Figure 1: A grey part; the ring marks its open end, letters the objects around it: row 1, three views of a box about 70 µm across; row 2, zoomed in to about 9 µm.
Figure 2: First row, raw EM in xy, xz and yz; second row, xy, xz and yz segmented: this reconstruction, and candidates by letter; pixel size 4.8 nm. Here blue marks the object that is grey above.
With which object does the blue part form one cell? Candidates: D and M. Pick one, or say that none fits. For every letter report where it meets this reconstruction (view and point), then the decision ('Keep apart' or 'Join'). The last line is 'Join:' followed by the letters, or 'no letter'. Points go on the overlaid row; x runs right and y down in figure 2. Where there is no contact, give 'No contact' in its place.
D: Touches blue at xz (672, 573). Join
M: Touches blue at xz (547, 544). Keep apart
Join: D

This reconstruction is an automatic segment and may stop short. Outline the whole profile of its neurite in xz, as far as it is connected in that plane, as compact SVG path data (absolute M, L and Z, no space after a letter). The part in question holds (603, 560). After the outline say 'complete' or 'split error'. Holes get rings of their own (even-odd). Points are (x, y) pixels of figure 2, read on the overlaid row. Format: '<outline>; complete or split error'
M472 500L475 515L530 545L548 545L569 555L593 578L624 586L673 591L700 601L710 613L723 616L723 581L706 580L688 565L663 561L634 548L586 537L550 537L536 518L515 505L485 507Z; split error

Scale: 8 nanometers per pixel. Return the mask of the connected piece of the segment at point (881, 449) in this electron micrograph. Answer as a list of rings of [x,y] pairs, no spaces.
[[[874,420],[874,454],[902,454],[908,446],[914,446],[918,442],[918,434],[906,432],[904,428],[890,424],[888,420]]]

▸ Task to complete
Reproduce only this range: the first line of the data above through the line with "Figure 2: First", both included, exactly as written.

▸ Answer
Figure 1: A grey part; the ring marks its open end, letters the objects around it: row 1, three views of a box about 70 µm across; row 2, zoomed in to about 9 µm.
Figure 2: First row, raw EM in xy, xz and yz; second row, xy, xz and yz segmented: this reconstruction, and candidates by letter; pixel size 4.8 nm. Here blue marks the object that is grey above.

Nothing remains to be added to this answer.